RECORDS SHOWN:
##########

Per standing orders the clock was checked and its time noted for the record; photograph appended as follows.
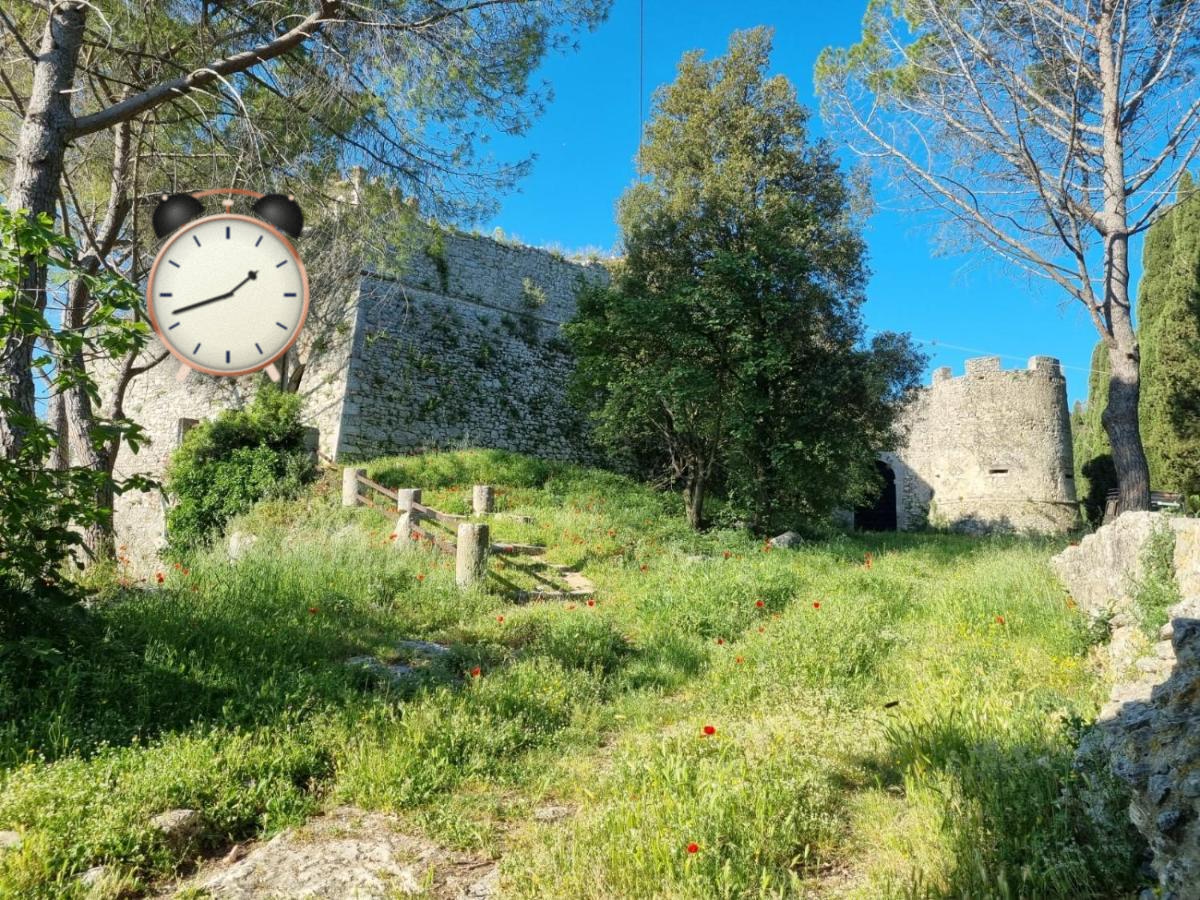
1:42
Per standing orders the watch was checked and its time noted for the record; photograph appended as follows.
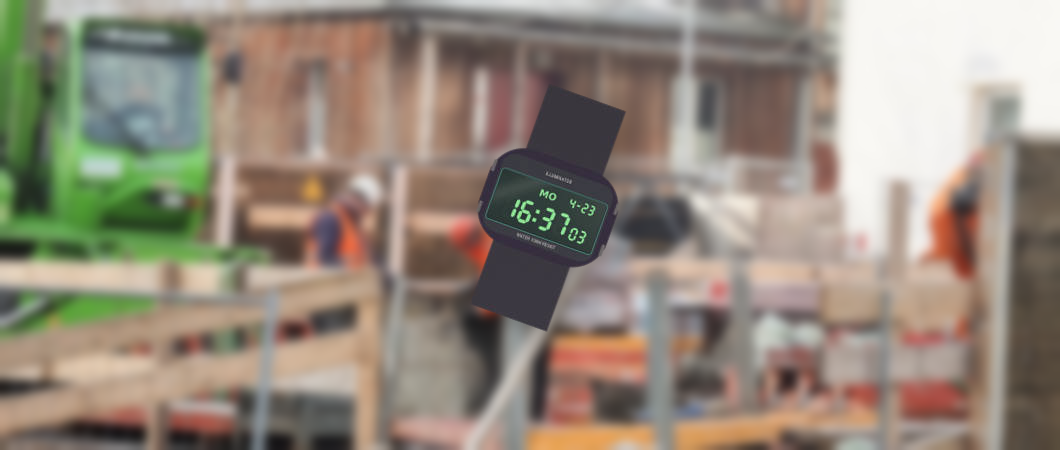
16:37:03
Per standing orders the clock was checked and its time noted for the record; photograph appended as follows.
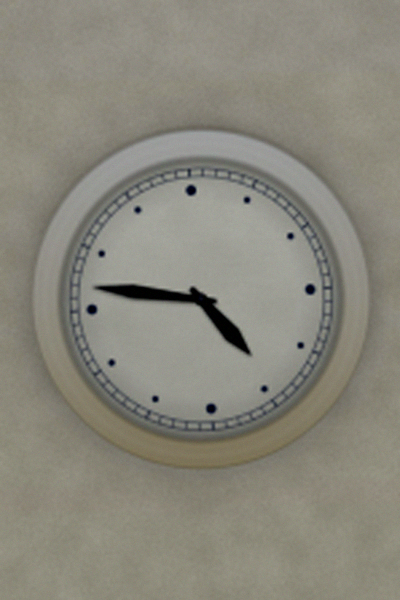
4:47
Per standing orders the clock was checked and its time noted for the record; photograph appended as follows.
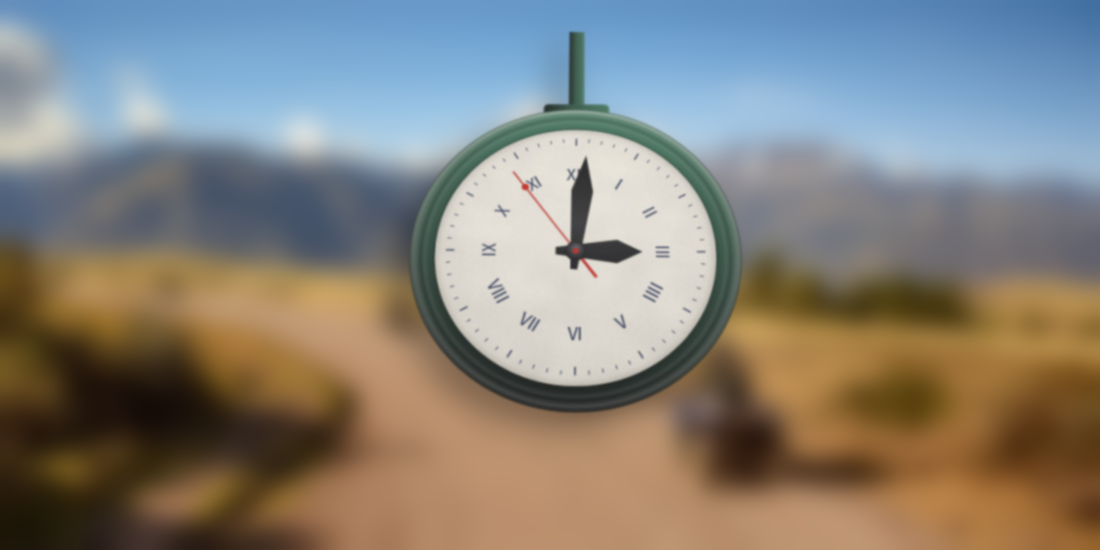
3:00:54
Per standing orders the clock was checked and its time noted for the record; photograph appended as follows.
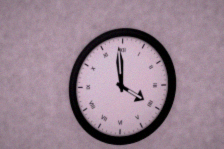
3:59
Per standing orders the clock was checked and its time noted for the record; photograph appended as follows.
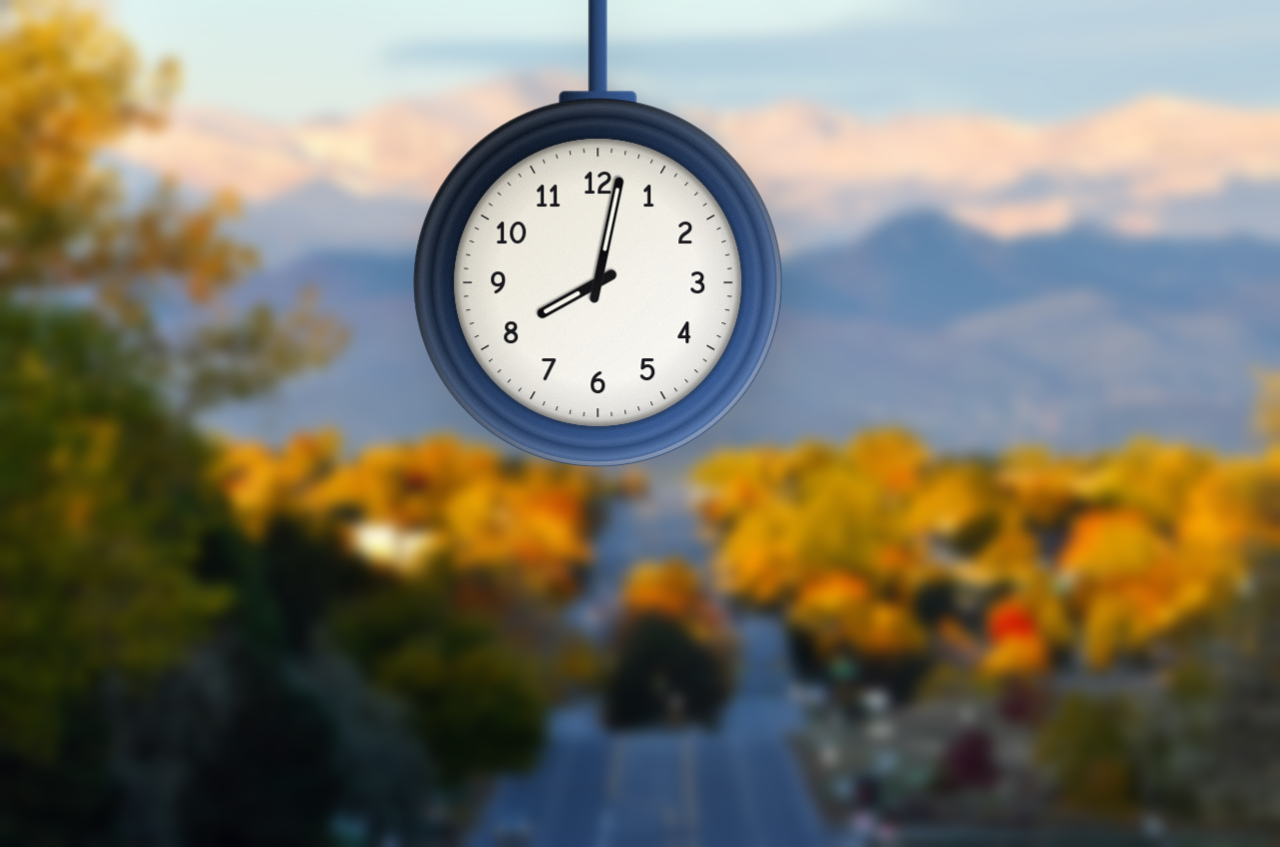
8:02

##########

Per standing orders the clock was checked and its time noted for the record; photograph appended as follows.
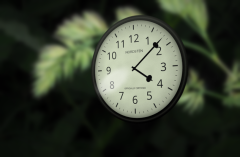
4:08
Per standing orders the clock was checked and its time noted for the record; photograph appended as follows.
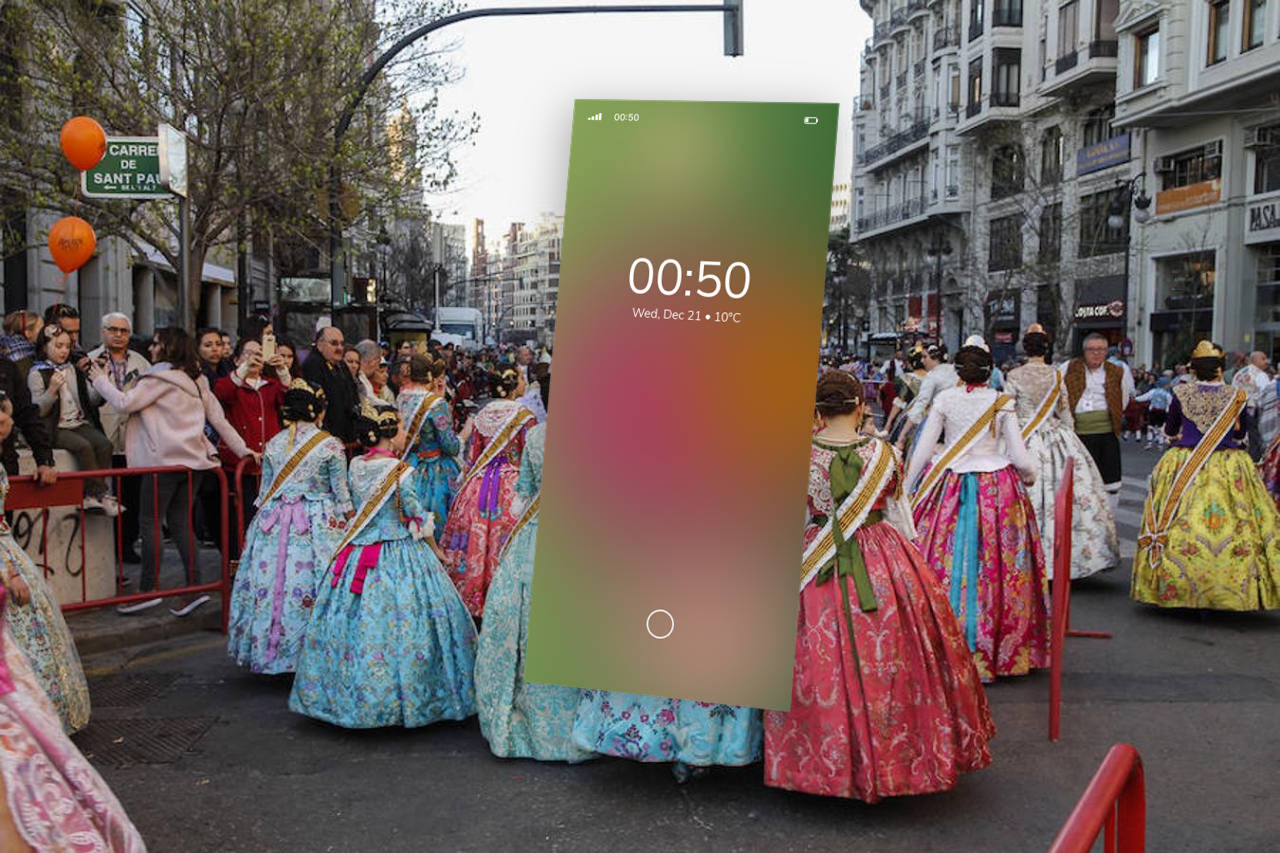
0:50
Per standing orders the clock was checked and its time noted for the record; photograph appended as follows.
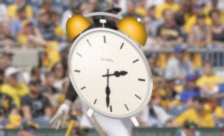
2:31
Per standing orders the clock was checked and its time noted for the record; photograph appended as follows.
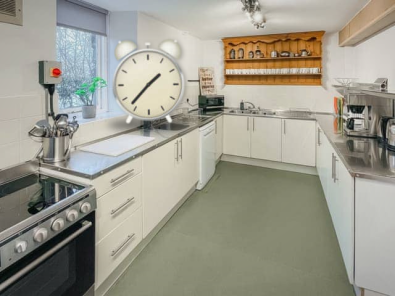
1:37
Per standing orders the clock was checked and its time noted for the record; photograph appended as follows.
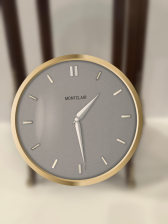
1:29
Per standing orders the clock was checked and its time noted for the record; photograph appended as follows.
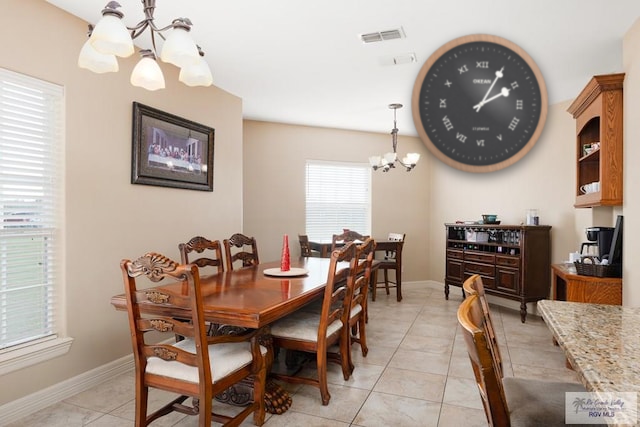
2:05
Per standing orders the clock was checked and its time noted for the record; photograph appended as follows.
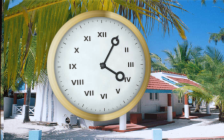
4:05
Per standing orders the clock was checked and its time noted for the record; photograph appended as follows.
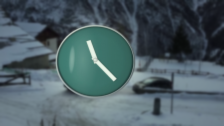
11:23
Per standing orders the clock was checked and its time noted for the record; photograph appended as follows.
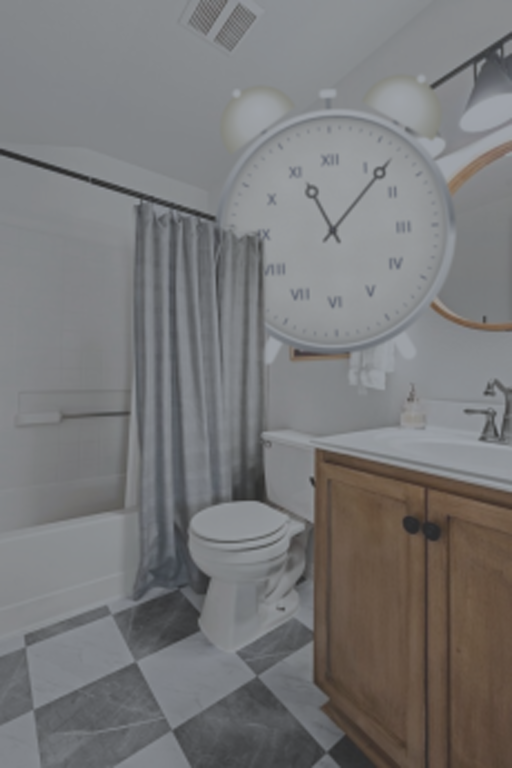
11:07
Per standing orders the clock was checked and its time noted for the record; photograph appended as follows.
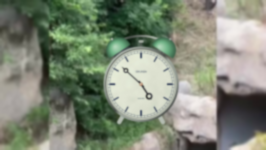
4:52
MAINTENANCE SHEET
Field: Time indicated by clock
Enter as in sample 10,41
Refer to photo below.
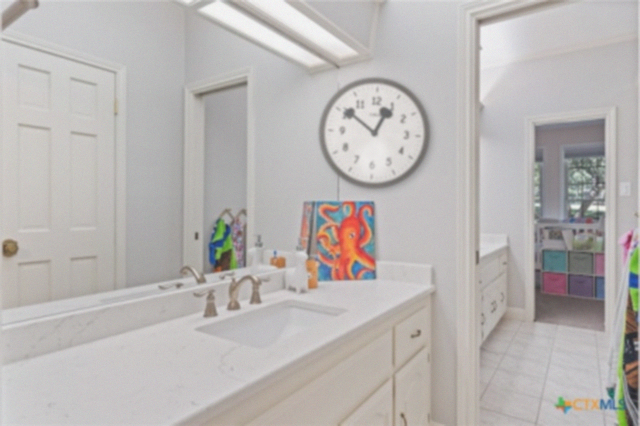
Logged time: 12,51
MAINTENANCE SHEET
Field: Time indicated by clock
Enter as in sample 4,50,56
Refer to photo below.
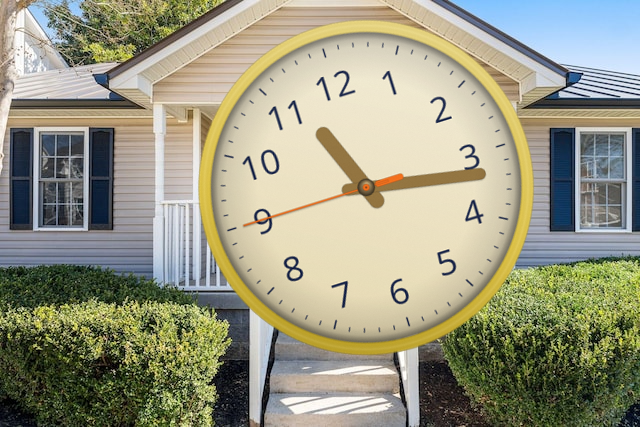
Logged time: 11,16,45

##########

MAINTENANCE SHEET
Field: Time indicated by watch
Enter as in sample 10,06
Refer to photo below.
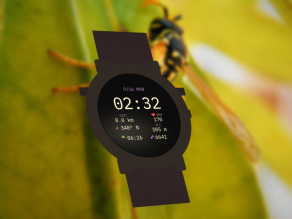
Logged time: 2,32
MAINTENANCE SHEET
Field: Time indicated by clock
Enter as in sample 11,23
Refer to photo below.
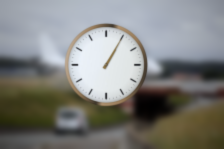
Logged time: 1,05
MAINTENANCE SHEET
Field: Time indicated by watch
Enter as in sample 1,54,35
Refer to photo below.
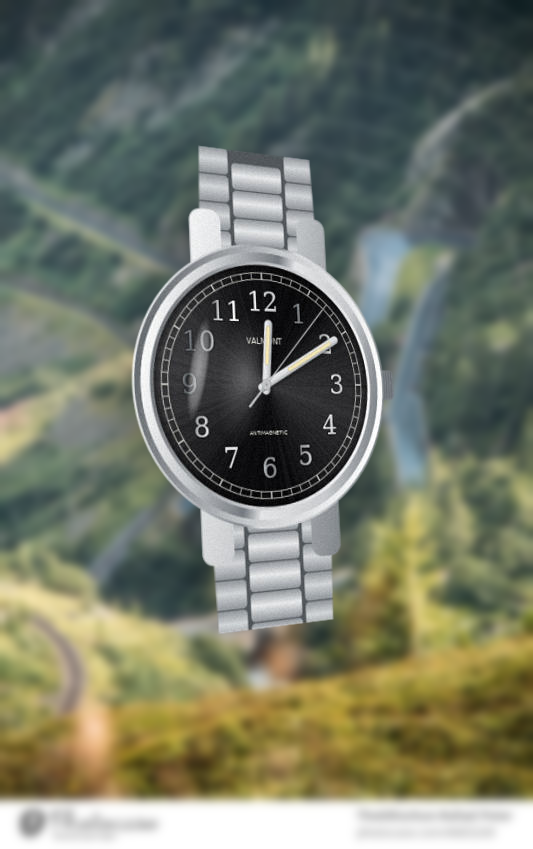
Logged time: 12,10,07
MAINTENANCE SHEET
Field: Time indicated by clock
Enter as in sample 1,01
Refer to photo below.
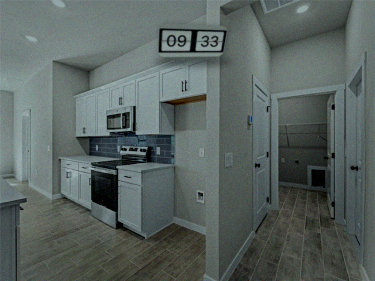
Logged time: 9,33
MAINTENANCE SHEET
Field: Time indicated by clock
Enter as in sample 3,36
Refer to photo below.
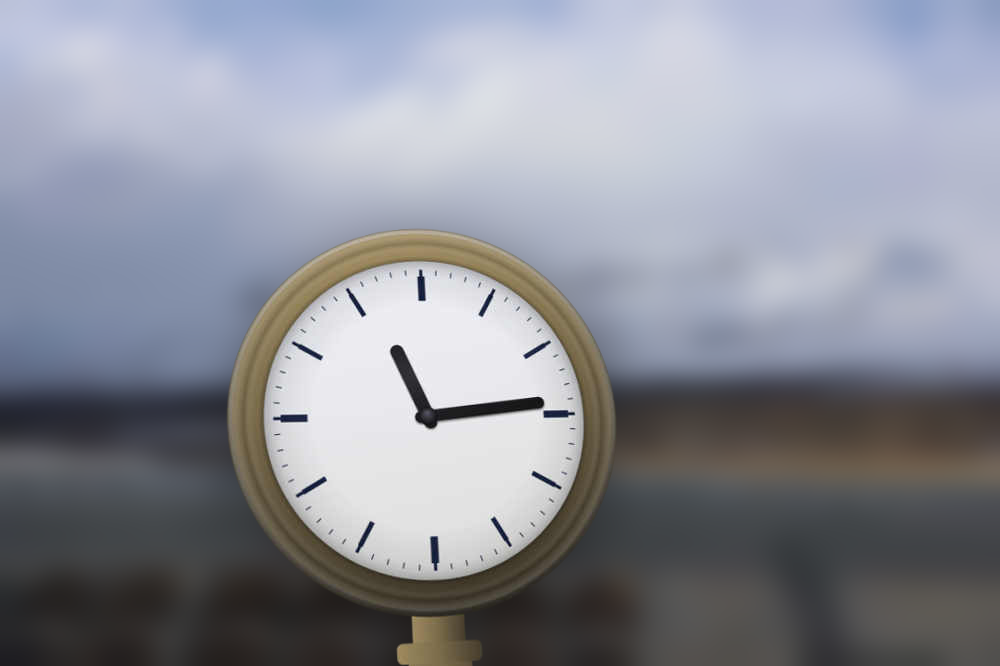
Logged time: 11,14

##########

WHAT IS EXPECTED:
Return each line of the items above that contains the string "sample". Case counts.

THE OUTPUT:
Enter as in sample 10,41
Enter as in sample 4,50,56
Enter as in sample 10,06
Enter as in sample 11,23
Enter as in sample 1,54,35
Enter as in sample 1,01
Enter as in sample 3,36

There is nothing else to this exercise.